« J’ai souhaité apporter rapidement de la visibilité aux acteurs économiques et aux élus. La Lodeom et le Rafip seront préservés dans le projet de loi de finances pour 2027. C’est un choix clair que nous faisons avec le Premier ministre : celui de la stabilité, de la confiance et du soutien à l’emploi et à l’investissement dans les Outre-mer », a déclaré la ministre des Outre-mer Naïma Moutchou.
La Lodeom, qui exonère une partie des cotisations sociales patronales, et le Rafip, qui défiscalise les investissements productifs, sont considérés comme des leviers essentiels pour soutenir l’emploi et la compétitivité des entreprises ultramarines.

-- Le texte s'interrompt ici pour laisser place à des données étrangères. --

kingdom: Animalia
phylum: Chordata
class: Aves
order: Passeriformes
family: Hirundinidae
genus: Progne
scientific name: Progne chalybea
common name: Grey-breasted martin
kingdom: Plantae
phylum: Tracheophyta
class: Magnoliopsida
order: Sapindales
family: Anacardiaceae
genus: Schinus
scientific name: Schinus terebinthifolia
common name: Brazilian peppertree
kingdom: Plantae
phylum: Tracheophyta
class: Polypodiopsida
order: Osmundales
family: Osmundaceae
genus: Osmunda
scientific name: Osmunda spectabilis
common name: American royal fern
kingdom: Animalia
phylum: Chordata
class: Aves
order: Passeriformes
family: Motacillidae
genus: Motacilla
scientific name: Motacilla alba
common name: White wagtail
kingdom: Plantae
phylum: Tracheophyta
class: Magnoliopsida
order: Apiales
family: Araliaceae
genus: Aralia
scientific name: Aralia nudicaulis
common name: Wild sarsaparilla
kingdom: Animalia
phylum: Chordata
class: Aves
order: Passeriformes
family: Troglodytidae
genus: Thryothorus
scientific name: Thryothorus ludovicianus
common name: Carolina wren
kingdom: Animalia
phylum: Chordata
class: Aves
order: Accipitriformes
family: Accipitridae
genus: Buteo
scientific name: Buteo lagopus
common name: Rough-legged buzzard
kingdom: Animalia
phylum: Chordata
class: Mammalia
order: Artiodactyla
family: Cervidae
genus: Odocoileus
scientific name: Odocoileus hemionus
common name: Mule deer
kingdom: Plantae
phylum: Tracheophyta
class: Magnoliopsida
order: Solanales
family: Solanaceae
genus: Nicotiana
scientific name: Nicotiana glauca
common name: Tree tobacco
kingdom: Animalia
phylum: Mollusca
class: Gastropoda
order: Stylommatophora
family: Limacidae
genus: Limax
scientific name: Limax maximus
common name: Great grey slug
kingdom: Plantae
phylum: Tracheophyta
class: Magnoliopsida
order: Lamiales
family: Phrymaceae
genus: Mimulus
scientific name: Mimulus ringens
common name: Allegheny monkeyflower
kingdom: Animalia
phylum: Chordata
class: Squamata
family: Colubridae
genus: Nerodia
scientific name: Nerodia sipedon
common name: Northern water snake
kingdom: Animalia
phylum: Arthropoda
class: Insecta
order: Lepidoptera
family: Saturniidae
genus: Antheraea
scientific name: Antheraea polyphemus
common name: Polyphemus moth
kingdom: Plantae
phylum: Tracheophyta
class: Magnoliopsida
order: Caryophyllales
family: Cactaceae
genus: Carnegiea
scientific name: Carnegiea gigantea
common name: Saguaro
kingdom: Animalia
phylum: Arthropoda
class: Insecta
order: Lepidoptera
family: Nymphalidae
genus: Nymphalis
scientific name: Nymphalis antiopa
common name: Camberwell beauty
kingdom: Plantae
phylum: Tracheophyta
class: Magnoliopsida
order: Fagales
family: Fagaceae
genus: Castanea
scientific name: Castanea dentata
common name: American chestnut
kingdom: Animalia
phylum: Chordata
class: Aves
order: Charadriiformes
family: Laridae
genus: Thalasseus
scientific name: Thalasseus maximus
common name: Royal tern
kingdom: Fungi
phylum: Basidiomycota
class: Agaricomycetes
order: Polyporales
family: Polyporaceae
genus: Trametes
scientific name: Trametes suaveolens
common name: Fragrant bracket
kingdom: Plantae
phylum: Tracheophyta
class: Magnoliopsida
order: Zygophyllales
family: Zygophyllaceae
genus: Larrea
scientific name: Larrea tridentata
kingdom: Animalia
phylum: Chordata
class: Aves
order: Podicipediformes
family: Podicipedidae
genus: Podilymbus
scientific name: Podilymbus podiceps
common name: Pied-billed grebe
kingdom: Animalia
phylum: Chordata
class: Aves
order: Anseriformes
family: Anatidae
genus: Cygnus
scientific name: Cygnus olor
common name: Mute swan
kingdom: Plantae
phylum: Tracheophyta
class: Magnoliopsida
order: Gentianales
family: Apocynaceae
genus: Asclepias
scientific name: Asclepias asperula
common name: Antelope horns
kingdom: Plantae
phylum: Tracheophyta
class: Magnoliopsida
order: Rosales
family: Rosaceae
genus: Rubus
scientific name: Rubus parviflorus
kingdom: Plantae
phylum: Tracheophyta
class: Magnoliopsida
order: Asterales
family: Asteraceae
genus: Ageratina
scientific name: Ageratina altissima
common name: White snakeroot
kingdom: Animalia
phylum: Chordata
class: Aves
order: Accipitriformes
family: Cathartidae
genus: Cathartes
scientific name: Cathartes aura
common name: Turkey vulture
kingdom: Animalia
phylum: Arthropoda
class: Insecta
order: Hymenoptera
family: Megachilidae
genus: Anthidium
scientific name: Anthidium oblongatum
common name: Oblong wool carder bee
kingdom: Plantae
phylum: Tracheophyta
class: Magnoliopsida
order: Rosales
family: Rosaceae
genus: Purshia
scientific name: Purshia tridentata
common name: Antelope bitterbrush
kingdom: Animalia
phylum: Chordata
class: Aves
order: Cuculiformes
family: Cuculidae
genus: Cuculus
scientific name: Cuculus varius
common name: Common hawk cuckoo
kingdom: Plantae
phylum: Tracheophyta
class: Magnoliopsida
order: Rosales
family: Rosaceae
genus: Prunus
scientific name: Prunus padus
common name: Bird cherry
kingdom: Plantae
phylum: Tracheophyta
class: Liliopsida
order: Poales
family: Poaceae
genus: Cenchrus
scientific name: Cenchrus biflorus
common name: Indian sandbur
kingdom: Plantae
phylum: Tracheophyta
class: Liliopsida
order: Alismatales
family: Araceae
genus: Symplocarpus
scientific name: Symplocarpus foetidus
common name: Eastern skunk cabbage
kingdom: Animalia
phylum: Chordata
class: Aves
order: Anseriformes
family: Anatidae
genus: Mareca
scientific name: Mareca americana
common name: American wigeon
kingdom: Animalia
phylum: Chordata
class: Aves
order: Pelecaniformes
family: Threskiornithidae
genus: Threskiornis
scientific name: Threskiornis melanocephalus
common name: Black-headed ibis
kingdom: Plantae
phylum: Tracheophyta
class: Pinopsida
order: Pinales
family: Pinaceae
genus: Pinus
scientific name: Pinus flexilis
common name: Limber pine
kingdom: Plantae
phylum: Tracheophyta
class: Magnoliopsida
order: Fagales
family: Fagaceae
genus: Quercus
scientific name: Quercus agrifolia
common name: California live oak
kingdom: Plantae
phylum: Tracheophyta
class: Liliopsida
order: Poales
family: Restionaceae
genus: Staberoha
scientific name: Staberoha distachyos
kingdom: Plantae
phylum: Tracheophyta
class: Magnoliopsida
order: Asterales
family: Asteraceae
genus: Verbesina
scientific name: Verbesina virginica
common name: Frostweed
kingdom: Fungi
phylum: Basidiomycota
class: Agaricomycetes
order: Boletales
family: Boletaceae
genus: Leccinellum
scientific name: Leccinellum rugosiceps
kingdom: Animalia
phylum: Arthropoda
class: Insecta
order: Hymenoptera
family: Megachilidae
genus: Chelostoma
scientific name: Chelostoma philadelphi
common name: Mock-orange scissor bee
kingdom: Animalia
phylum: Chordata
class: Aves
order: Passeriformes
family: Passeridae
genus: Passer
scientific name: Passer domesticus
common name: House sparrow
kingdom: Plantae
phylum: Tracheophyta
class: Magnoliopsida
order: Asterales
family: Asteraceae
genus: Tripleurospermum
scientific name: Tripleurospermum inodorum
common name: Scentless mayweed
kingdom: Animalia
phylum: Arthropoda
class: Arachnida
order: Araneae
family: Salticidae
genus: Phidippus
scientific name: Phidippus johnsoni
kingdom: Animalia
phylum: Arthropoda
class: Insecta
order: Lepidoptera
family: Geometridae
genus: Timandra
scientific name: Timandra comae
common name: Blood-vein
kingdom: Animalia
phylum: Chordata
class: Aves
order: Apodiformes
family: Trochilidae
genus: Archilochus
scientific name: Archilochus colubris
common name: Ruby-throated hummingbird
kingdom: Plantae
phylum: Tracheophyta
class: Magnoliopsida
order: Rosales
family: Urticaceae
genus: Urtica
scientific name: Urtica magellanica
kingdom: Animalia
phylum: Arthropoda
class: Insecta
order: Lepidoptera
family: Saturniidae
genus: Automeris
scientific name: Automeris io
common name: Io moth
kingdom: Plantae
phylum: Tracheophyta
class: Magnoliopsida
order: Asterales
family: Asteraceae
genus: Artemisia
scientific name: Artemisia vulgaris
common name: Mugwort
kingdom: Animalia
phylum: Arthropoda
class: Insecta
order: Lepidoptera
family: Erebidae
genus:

Selon la ministre, « ces dispositifs ne sont pas des économies de confort, c’est de la création d’emploi, la préservation de filières et le développement de richesses locales ».
Ce maintien est une victoire pour de nombreux parlementaires ultramarins qui se sont mobilisés ces derniers mois. La menace de coupes budgétaires sur ces dispositifs avait suscité une levée de boucliers au sein des deux chambres.
Fin 2025, plusieurs députés des Outre-mer avaient dénoncé dans un communiqué commun un « coup de rabot de 343 millions d’euros sur le dispositif Lodeom » et un risque majeur sur l’investissement productif. Ils estimaient que ces mesures, présentées comme techniques, étaient en réalité « profondément politiques » et touchaient « au cœur même de nos économies locales ».
Au Sénat, le rapporteur général du budget Jean-François Husson (sénateur Les Républicains de Meurthe-et-Moselle), avait défendu un amendement pour supprimer l’article du PLF 2026 qui réduisait drastiquement le Rafip, avec des coupes prévues jusqu’à 300 millions d’euros en 2028. Les sénateurs avaient souligné que ces coupes toucheraient en premier lieu les PME ultramarines, déjà fragilisées par un contexte économique défavorable marqué par une hausse de 10,8 % des défaillances d’entreprises, contre 8,2 % dans l’Hexagone.
Vers une simplification des dispositifs
Si leur maintien est désormais acté, les deux mécanismes pourraient toutefois évoluer. En avril 2026, le gouvernement avait confié au contrôleur général des armées Philippe Leyssenne et à l’inspecteur général des finances Gilles Lara-Adélaïde une mission d’évaluation de la Lodeom et du Rafip.
Le rapport remis à l’exécutif propose plusieurs pistes pour simplifier ces dispositifs et en améliorer l’efficacité. « Les dispositifs Lodeom et de défiscalisation sont des appuis essentiels pour les économies ultramarines. Ils ont démontré leur utilité et continueront de jouer pleinement leur rôle. Les faire évoluer, oui, mais avec méthode, dans le dialogue, et avec une seule boussole : sécuriser l’investissement et donner de la visibilité à ceux qui entreprennent », avait alors déclaré la ministre.
Ces recommandations alimenteront les concertations qui s’ouvriront à la rentrée avec les élus et les acteurs économiques. Naïma Moutchou a assuré que cette réflexion ne remettra pas en cause les fondements de ces dispositifs. Une feuille de route économique pour les Outre-mer sera présentée dans les prochaines semaines afin de renforcer durablement la croissance et l’attractivité des territoires.